Anderson Arena has been a safe haven for the Bowling Green basketball team in recent years. No matter what trials they face on the road, at home a seismic student section could propel the Falcons over most anybody. BG was 364 days removed from their last loss at Anderson heading into Saturday’s game against Northern Illinois.
Saturday, however, the law of averages caught up with the Falcons and shook them. The home winning streak failed to reach a full year as BG fell 63-46.
It was the kind of game that ends a winning streak, an all-out flogging by a red-hot team.

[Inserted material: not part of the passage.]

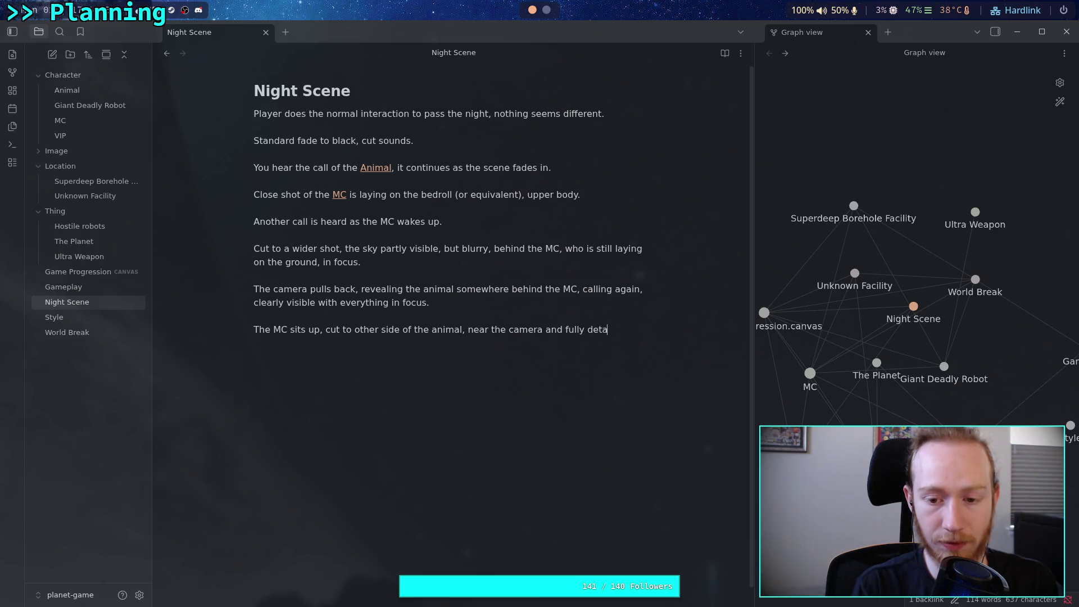
type("iled.")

Northern Illinois increased their winning streak to five games. They haven’t lost since a 64-63 home defeat to BG at the start of the month.

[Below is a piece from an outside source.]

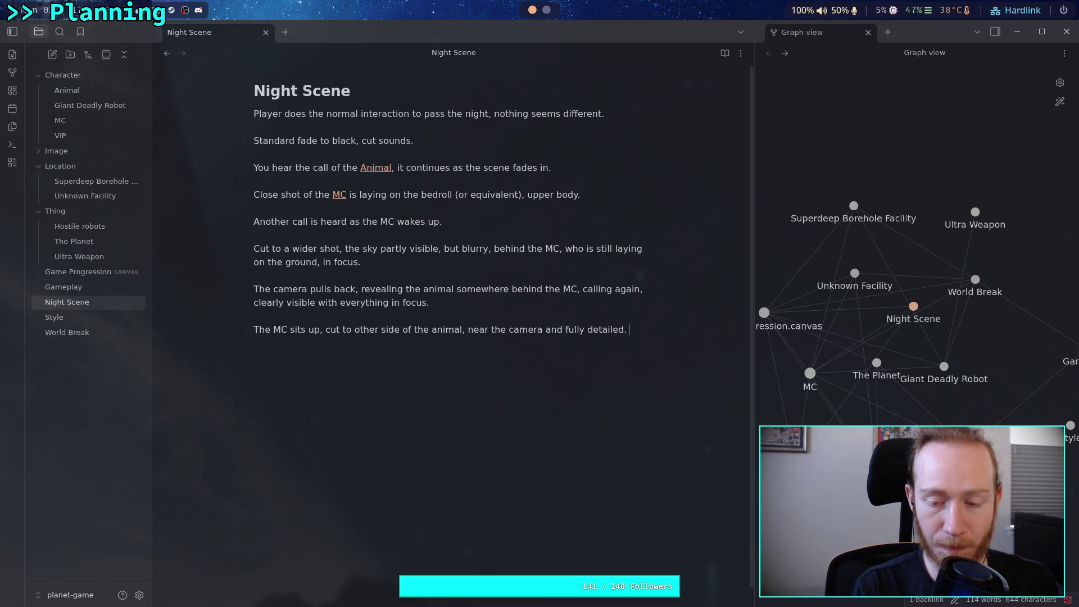
key("BackSpace")
type(", as ")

“I thought that Northern Illinois is really doing a good job,” BG coach Dan Dakich said. “When we played them a couple of weeks ago, they had lost by 30 at home, they had lost bad to Marshall, and we beat them on a buzzer-beater. But they have found a way to win.”
The Huskies capitalized on a sluggish Falcon team still overcoming possible shellshock from a 22-point loss at Western Michigan during the week. The Northern Illinois defense focused on hounding Kevin Netter and John Reimold, BG’s top two offensive players this year. The swarming zone defense forced turnovers, and a slow BG transition game allowed the Huskies some relatively uncontested lanes to the basket, plus second-shot opportunities.
“Today we tried to make a concerted effort to challenge every shot,” Northern Illinois coach Rob Judson said. “Our players had a very good focus on that.”
The Falcons weren’t any more vigilant getting back to the offensive end. Of their 10 rebounds in the first half, none were offensive.
BG’s ball handlers looked, on some occasions, downright groggy. Players were unable to cleanly corral passes and, on one occasion, a pass intended to find a cutting Reimold under the basket sailed behind him and out of bounds.
What hurt BG the most, however, was a stone-cold shooting game. Besides Netter and Reimold, no BG player converted more than one field goal in the game.
“Shots didn’t go in, and sometimes that just tightens you up,” Dakich said. “That’s what it seemed like it did to us. We missed some shots in the worst way, in and out.”
P.J. Smith and Marcus Smallwood led the offense for Northern Illinois with 20 and 11 points, respectively. The Huskies’ shooting percentage for the game wasn’t glowing at 42.9 percent, but they did exploit a step-slow BG team to the fullest, taking 26 foul shots, converting 22. Smith, Smallwood, Jamel Staten and Mike Morrison were all perfect from the line, a combined 17-for-17.
The Falcons were hit hard by foul trouble. Cory Eyink fouled out with less than three minutes to play, and Netter, Ryan and Jabari Mattox all had four fouls.
Despite the defensive pressure, Reimold wriggled free long enough to stroke five three-pointers. His 18 points were one of the few things that kept the game from getting totally away from BG. Netter fought through the clogged paint for 11 points. His first two field goals of the game were dunks, meaning that combined with last week’s game against Akron, five straight home field goals for Netter were of the slam variety.
The Falcons did have a brief infusion of life midway through the second half. A Mattox lay-up sparked an 11-0 run that cut an 18-point deficit to seven at 42-35. Then the Huskies scored the next five points and put the game out of question.